The debt-to-equity (D/E) ratio is an important measure to assess the financial structure and risk profile of a company.

Considering the debt-to-equity ratio in industry comparisons allows for a concise evaluation of a company's financial health and risk profile, aiding in informed decision-making.

In terms of the Debt-to-Equity ratio, Amgen stands in comparison with its top 4 peers, leading to the following comparisons:

  • Among its top 4 peers, Amgen has a higher debt-to-equity ratio of 7.9.

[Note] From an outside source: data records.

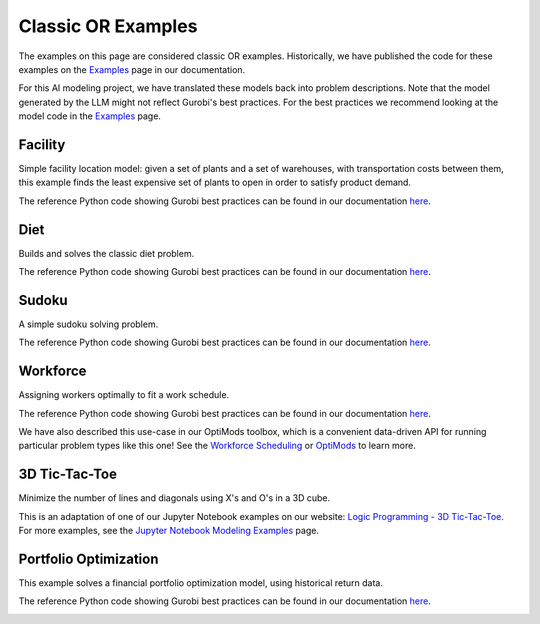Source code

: Classic OR Examples
===================

The examples on this page are considered classic OR examples. Historically, we have published the code for these
examples on the `Examples <https://docs.gurobi.com/projects/examples/en/current/exampleview.html>`__ page in our
documentation.

For this AI modeling project, we have translated these models back into problem descriptions. Note that
the model generated by the LLM might not reflect Gurobi's best practices. For the best practices we recommend
looking at the model code in the `Examples <https://docs.gurobi.com/projects/examples/en/current/exampleview.html>`__
page.

Facility
----------------

Simple facility location model: given a set of plants and a set of warehouses, with transportation costs between them,
this example finds the least expensive set of plants to open in order to satisfy product demand.

The reference Python code showing Gurobi best practices can be found in our documentation
`here <https://docs.gurobi.com/projects/examples/en/current/examples/python/facility.html>`__.

.. image:: images/classic_facility.png
   :alt: Facility
   :align: center

.. tabs::

   .. tab:: Prompt

      .. literalinclude:: content/classic/facility.txt
         :language: text

   .. tab:: Data

      :download:`facility.csv: <content/classic/facility.csv>`

      .. literalinclude:: content/classic/facility.csv
         :language: text

   .. tab:: Generated Model formulation

      .. include:: content/classic/facility.rst

   .. tab:: Generated Python code

      .. literalinclude:: content/classic/facility.py
         :language: python

Diet
------------

Builds and solves the classic diet problem.

The reference Python code showing Gurobi best practices can be found in our documentation
`here <https://docs.gurobi.com/projects/examples/en/current/examples/python/diet.html>`__.

.. tabs::

   .. tab:: Prompt

      .. literalinclude:: content/classic/diet.txt
         :language: text

   .. tab:: Data

      :download:`diet.csv: <content/classic/diet.csv>`

      .. literalinclude:: content/classic/diet.csv
         :language: text

   .. tab:: Generated Model formulation

      .. include:: content/classic/diet.rst

   .. tab:: Generated Python code

      .. literalinclude:: content/classic/diet.py
         :language: python

Sudoku
------

A simple sudoku solving problem.

The reference Python code showing Gurobi best practices can be found in our documentation
`here <https://docs.gurobi.com/projects/examples/en/current/examples/python/sudoku.html>`__.

.. image:: images/classic_sudoku.png
   :alt: Sudoku
   :align: center

.. tabs::

   .. tab:: Prompt

      .. literalinclude:: content/classic/sudoku.txt
         :language: text

   .. tab:: Generated Model formulation

      .. include:: content/classic/sudoku.rst

   .. tab:: Generated Python code

      .. literalinclude:: content/classic/sudoku.py
         :language: python

Workforce
---------

Assigning workers optimally to fit a work schedule.

The reference Python code showing Gurobi best practices can be found in our documentation
`here <https://docs.gurobi.com/projects/examples/en/current/examples/python/workforce1.html>`__.

We have also described this use-case in our OptiMods toolbox, which is a convenient data-driven API for running
particular problem types like this one! See the
`Workforce Scheduling <https://gurobi-optimods.readthedocs.io/en/stable/mods/workforce.html>`__ or
`OptiMods <https://gurobi-optimods.readthedocs.io/en/stable/index.html>`__  to learn more.

.. image:: images/classic_workforce.png
   :alt: Workforce
   :align: center

.. tabs::

   .. tab:: Prompt

      .. literalinclude:: content/classic/workforce.txt
         :language: text

   .. tab:: Generated Model formulation

      .. include:: content/classic/workforce.rst

   .. tab:: Generated Python code

      .. literalinclude:: content/classic/workforce.py
         :language: python

3D Tic-Tac-Toe
--------------

Minimize the number of lines and diagonals using X's and O's in a 3D cube.

This is an adaptation of one of our Jupyter Notebook examples on our website:
`Logic Programming - 3D Tic-Tac-Toe <https://www.gurobi.com/jupyter_models/logic-programming-3d-tic-tac-toe/>`__. For
more examples, see the `Jupyter Notebook Modeling Examples <https://www.gurobi.com/jupyter_models/>`__ page.

.. image:: images/classic_tic_tac_toe.png
   :alt: Sudoku
   :align: center

.. tabs::

   .. tab:: Prompt

      .. literalinclude:: content/classic/tic_tac_toe.txt
         :language: text

   .. tab:: Generated Model formulation

      .. include:: content/classic/tic_tac_toe.rst

   .. tab:: Generated Python code

      .. literalinclude:: content/classic/tic_tac_toe.py
         :language: python

.. _portfolio:

Portfolio Optimization
----------------------

This example solves a financial portfolio optimization model, using historical return data.

The reference Python code showing Gurobi best practices can be found in our documentation
`here <https://docs.gurobi.com/projects/examples/en/current/examples/python/portfolio.html>`__.

.. image:: images/classic_portfolio.png
   :alt: Portfolio Optimization
   :align: center

.. tabs::

   .. tab:: Prompt

      .. literalinclude:: content/classic/portfolio.txt
         :language: text

   .. tab:: Data

      :download:`portfolio.csv: <content/classic/portfolio.csv>`

      .. literalinclude:: content/classic/portfolio.csv
         :language: text

   .. tab:: Generated Model formulation

      .. include:: content/classic/portfolio.rst

   .. tab:: Generated Python code

      .. literalinclude:: content/classic/portfolio.py
         :language: python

  • This implies a greater reliance on debt financing, which can expose the company to higher financial risk and potential challenges.

Key Takeaways

Amgen's low PE ratio suggests that it is undervalued compared to its peers in the Biotechnology industry. The high PB and PS ratios indicate that the company's stock price may be overvalued relative to its book value and sales. On the other hand, Amgen's high ROE, EBITDA, gross profit, and revenue growth suggest that the company is performing well and generating strong returns. Overall, Amgen's valuation analysis suggests a mixed picture, with potential undervaluation in terms of earnings but potential overvaluation in terms of book value and sales.

This article was generated by Benzinga's automated content engine and reviewed by an editor.